# Task instructions:
Copy all of the rows below word for word, leaving the pictures out of your answer.

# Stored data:
# # # # #

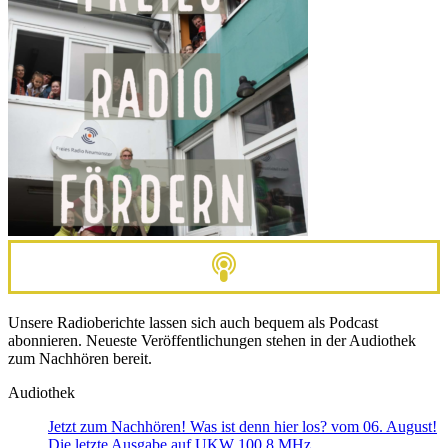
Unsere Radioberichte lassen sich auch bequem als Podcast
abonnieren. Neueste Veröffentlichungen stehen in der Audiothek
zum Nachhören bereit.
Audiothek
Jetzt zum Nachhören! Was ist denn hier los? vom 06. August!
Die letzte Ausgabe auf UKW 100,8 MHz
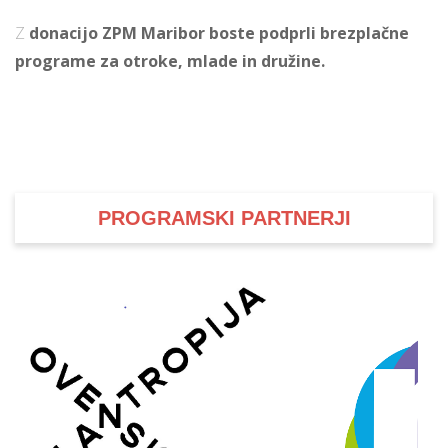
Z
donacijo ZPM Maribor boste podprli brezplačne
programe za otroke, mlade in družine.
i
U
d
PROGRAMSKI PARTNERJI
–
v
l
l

# # # # #

# Your response:
Unsere Radioberichte lassen sich auch bequem als Podcast
abonnieren. Neueste Veröffentlichungen stehen in der Audiothek
zum Nachhören bereit.
Audiothek
Jetzt zum Nachhören! Was ist denn hier los? vom 06. August!
Die letzte Ausgabe auf UKW 100,8 MHz
Z
donacijo ZPM Maribor boste podprli brezplačne
programe za otroke, mlade in družine.
i
U
d
PROGRAMSKI PARTNERJI
–
v
l
l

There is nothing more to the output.